The Party's Lust for Power
The rest of the story deals with the total annihilation of Winston Smith, the destruction of his personality, and his re-integration into society under the brutal persecution of O'Brien. Big Brother, who represents the supreme power in Oceania, is almost a substitute for God, while the members of the Inner Party are his priests. O'Brien is one of these priests, and it is on him that the responsibility for dealing with Winston Smith falls. O'Brien performs the role of an inquisitor who has to purify Winston by ridding him of the evil of heresy and bringing him back to the right path. Winston is tortured in the most savage and monstrous manner so that his resistance and will-power may be completely crushed and obliterated. To Winston's question why the Party wants to cling to power, O'Brien gives the following answer:
The party seeks power entirely for its own sake. We are not interested in the good of others; we are interested solely in power. Not wealth or luxury or long life or happiness; only power, pure power. The object of power is power.
Thus O'Brien and his colleagues are not human beings but embodiments of the power-principle. They achieve a vicarious immortality through their membership of the inner Party, because the mind of the Party is collective and immortal.
The Complete Subjugation of Winston,
and his Tragic End
Towards the end, the description of Winston Smith, dirty, rotting, emaciated, stinking, looking at himself in a mirror in the Ministry of Love, reminds us of Swift's description of the disgusting Yahoos in Gulliver's Travels. All that is left is the final vision of Winston, having betrayed Julia and himself, waiting for the bullet which will end his miserable life, shedding miserable tears of repentance, and loving big Brother.
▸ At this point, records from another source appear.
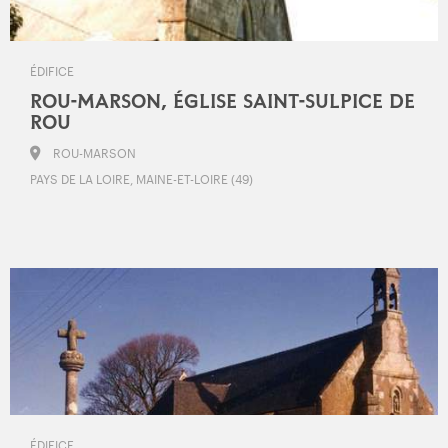
ÉDIFICE
ROU-MARSON, ÉGLISE SAINT-SULPICE DE
ROU
ROU-MARSON
PAYS DE LA LOIRE, MAINE-ET-LOIRE (49)
ÉDIFICE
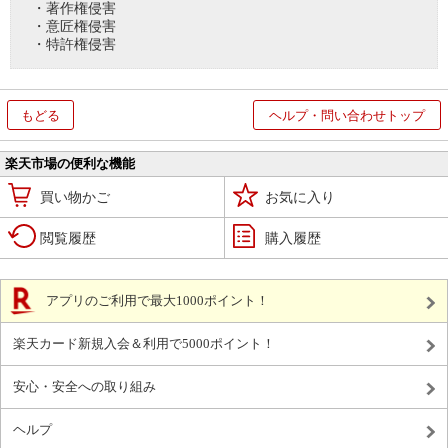
・著作権侵害
・意匠権侵害
・特許権侵害
もどる
ヘルプ・問い合わせトップ
楽天市場の便利な機能
買い物かご
お気に入り
閲覧履歴
購入履歴
アプリのご利用で最大1000ポイント！
楽天カード新規入会＆利用で5000ポイント！
安心・安全への取り組み
ヘルプ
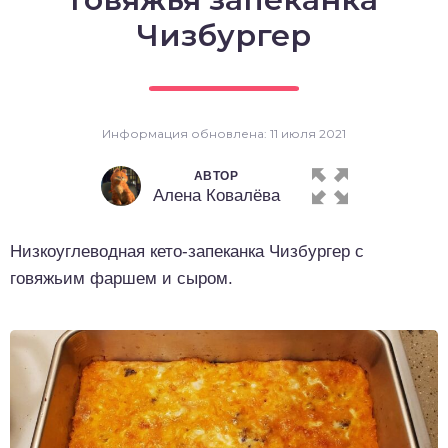
о выпечка
Чизбургер
о десерты
о напитки
Информация обновлена: 11 июля 2021
АВТОР
Алена Ковалёва
Низкоуглеводная кето-запеканка Чизбургер с
говяжьим фаршем и сыром.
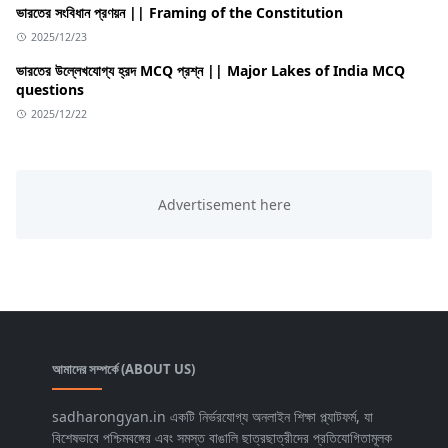
ভারতের সংবিধান প্রণয়ন || Framing of the Constitution
2025/12/23
ভারতের উল্লেখযোগ্য হ্রদ MCQ প্রশ্ন || Major Lakes of India MCQ
questions
2025/12/22
আমাদের সম্পর্কে (ABOUT US)
sadharongyan.in একটি নির্ভরযোগ্য অনলাইন শিক্ষা প্ল্যাটফর্ম, যা
বিশেষভাবে পশ্চিমবঙ্গের এবং সমস্ত বাঙালি ছাত্রছাত্রীদের প্রতিযোগিতামূলক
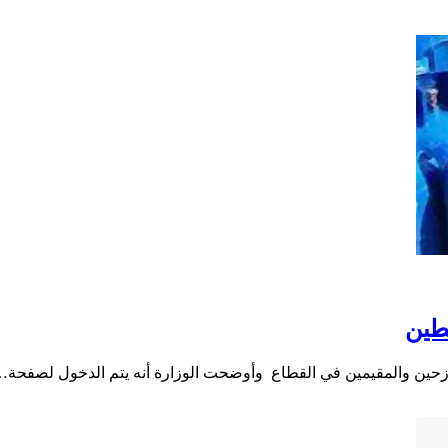
طين
نازحين والمقيمين في القطاع وأوضحت الوزارة أنه يتم الدخول لصفحة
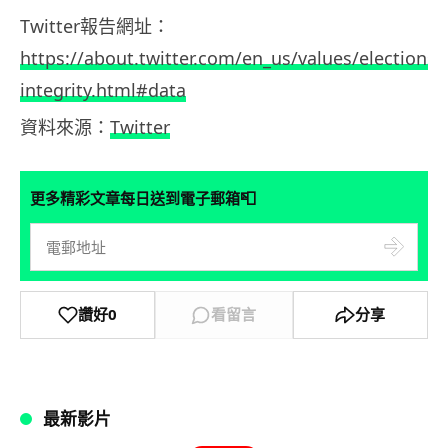
Twitter報告網址：
https://about.twitter.com/en_us/values/elections-
integrity.html#data
資料來源：
Twitter
📮
更多精彩文章每日送到電子郵箱
讚好
0
看留言
分享
最新影片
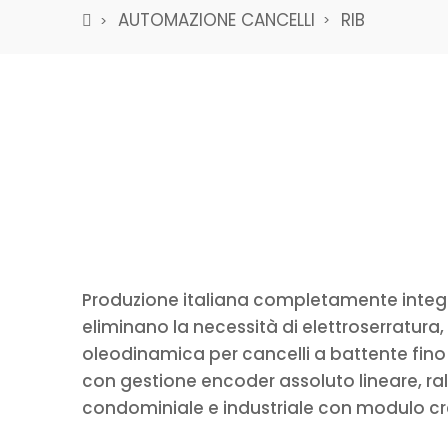
AUTOMAZIONE CANCELLI
RIB
Produzione italiana completamente integr
eliminano la necessità di elettroserratura
oleodinamica per cancelli a battente fino 
con gestione encoder assoluto lineare, ral
condominiale e industriale con modulo cr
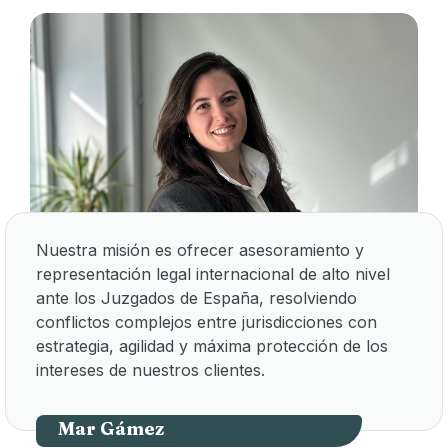
Nuestra misión es ofrecer asesoramiento y
representación legal internacional de alto nivel
ante los Juzgados de España, resolviendo
conflictos complejos entre jurisdicciones con
estrategia, agilidad y máxima protección de los
intereses de nuestros clientes.
Mar Gámez
Socia directora | Dirección jurídica | Letrada nº 137007
Mar Gámez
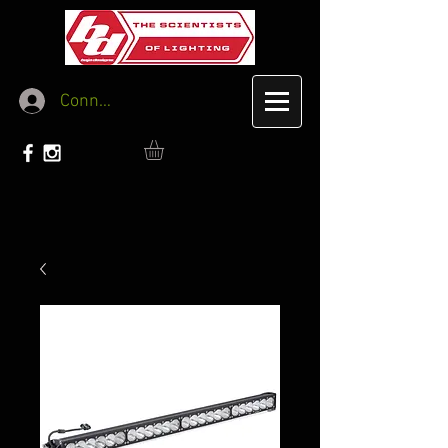
Connexion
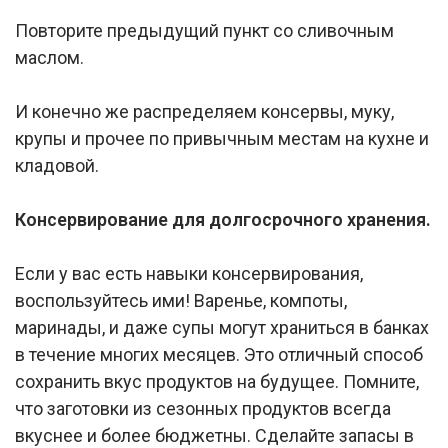
Повторите предыдущий пункт со сливочным
маслом.
И конечно же распределяем консервы, муку,
крупы и прочее по привычным местам на кухне и
кладовой.
Консервирование для долгосрочного хранения.
Если у вас есть навыки консервирования,
воспользуйтесь ими! Варенье, компоты,
маринады, и даже супы могут храниться в банках
в течение многих месяцев. Это отличный способ
сохранить вкус продуктов на будущее. Помните,
что заготовки из сезонных продуктов всегда
вкуснее и более бюджетны. Сделайте запасы в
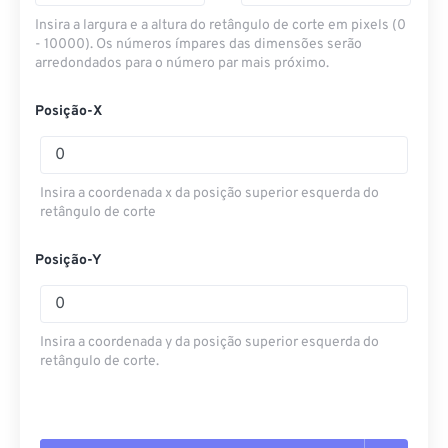
Insira a largura e a altura do retângulo de corte em pixels (0
- 10000). Os números ímpares das dimensões serão
arredondados para o número par mais próximo.
Posição-X
Insira a coordenada x da posição superior esquerda do
retângulo de corte
Posição-Y
Insira a coordenada y da posição superior esquerda do
retângulo de corte.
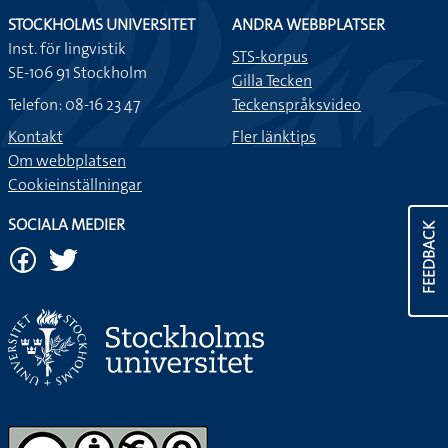
STOCKHOLMS UNIVERSITET
ANDRA WEBBPLATSER
Inst. för lingvistik
STS-korpus
SE-106 91 Stockholm
Gilla Tecken
Telefon: 08-16 23 47
Teckenspråksvideo
Kontakt
Fler länktips
Om webbplatsen
Cookieinställningar
SOCIALA MEDIER
FEEDBACK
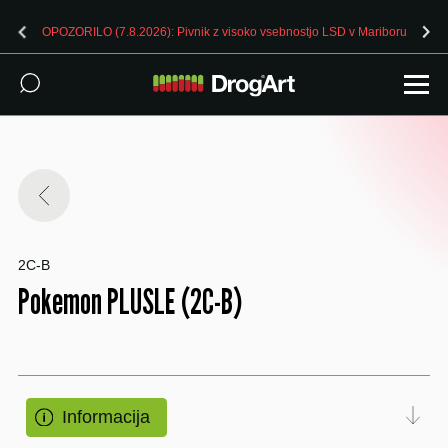
OPOZORILO (7.8.2026): Pivnik z visoko vsebnostjo LSD v Mariboru
2C-B
Pokemon PLUSLE (2C-B)
Informacija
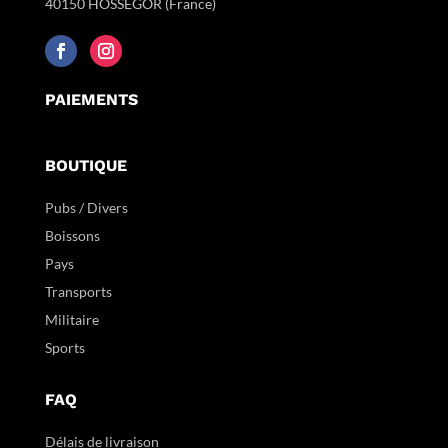
40150 HOSSEGOR (France)
PAIEMENTS
BOUTIQUE
Pubs / Divers
Boissons
Pays
Transports
Militaire
Sports
FAQ
Délais de livraison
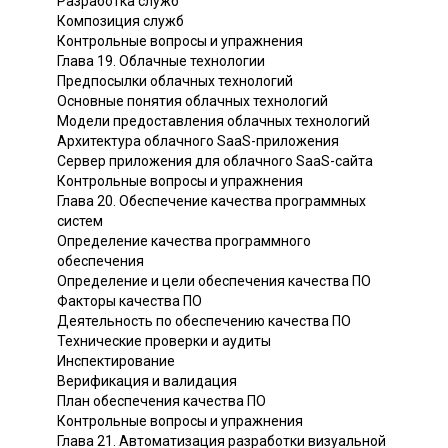
Разработка служб
Композиция служб
Контрольные вопросы и упражнения
Глава 19. Облачные технологии
Предпосылки облачных технологий
Основные понятия облачных технологий
Модели предоставления облачных технологий
Архитектура облачного SaaS-приложения
Сервер приложения для облачного SaaS-сайта
Контрольные вопросы и упражнения
Глава 20. Обеспечение качества программных
систем
Определение качества программного
обеспечения
Определение и цели обеспечения качества ПО
Факторы качества ПО
Деятельность по обеспечению качества ПО
Технические проверки и аудиты
Инспектирование
Верификация и валидация
План обеспечения качества ПО
Контрольные вопросы и упражнения
Глава 21. Автоматизация разработки визуальной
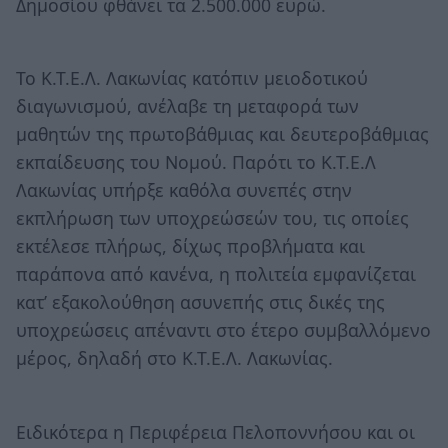
Δημοσίου φθάνει τα 2.500.000 ευρώ.
Το Κ.Τ.Ε.Λ. Λακωνίας κατόπιν μειοδοτικού
διαγωνισμού, ανέλαβε τη μεταφορά των
μαθητών της πρωτοβάθμιας και δευτεροβάθμιας
εκπαίδευσης του Νομού. Παρότι το Κ.Τ.Ε.Λ
Λακωνίας υπήρξε καθόλα συνεπές στην
εκπλήρωση των υποχρεώσεών του, τις οποίες
εκτέλεσε πλήρως, δίχως προβλήματα και
παράπονα από κανένα, η πολιτεία εμφανίζεται
κατ’ εξακολούθηση ασυνεπής στις δικές της
υποχρεώσεις απέναντι στο έτερο συμβαλλόμενο
μέρος, δηλαδή στο Κ.Τ.Ε.Λ. Λακωνίας.
Ειδικότερα η Περιφέρεια Πελοποννήσου και οι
No Ray of Hope in Orwell's Vision of the Future
Orwell could never reconcile himself to the stark facts which he anticipated as part of human life as he visualized it. In an epoch of fear, tyranny, and regimentation, he could never say: "I accept." It was an age of concentration camps, rubber truncheons, Hitler, Stalin, bombs, machine-guns, purges, slogans, gas masks, spies, secret prisons, and political murders. Orwell was unable to reconcile himself quietly to such a catalogue of horrors in human society. Desperately he sought an alternative and a means of relief, but he saw only hypocrisy and fraud, injustice and tyranny, rottenness and foulness.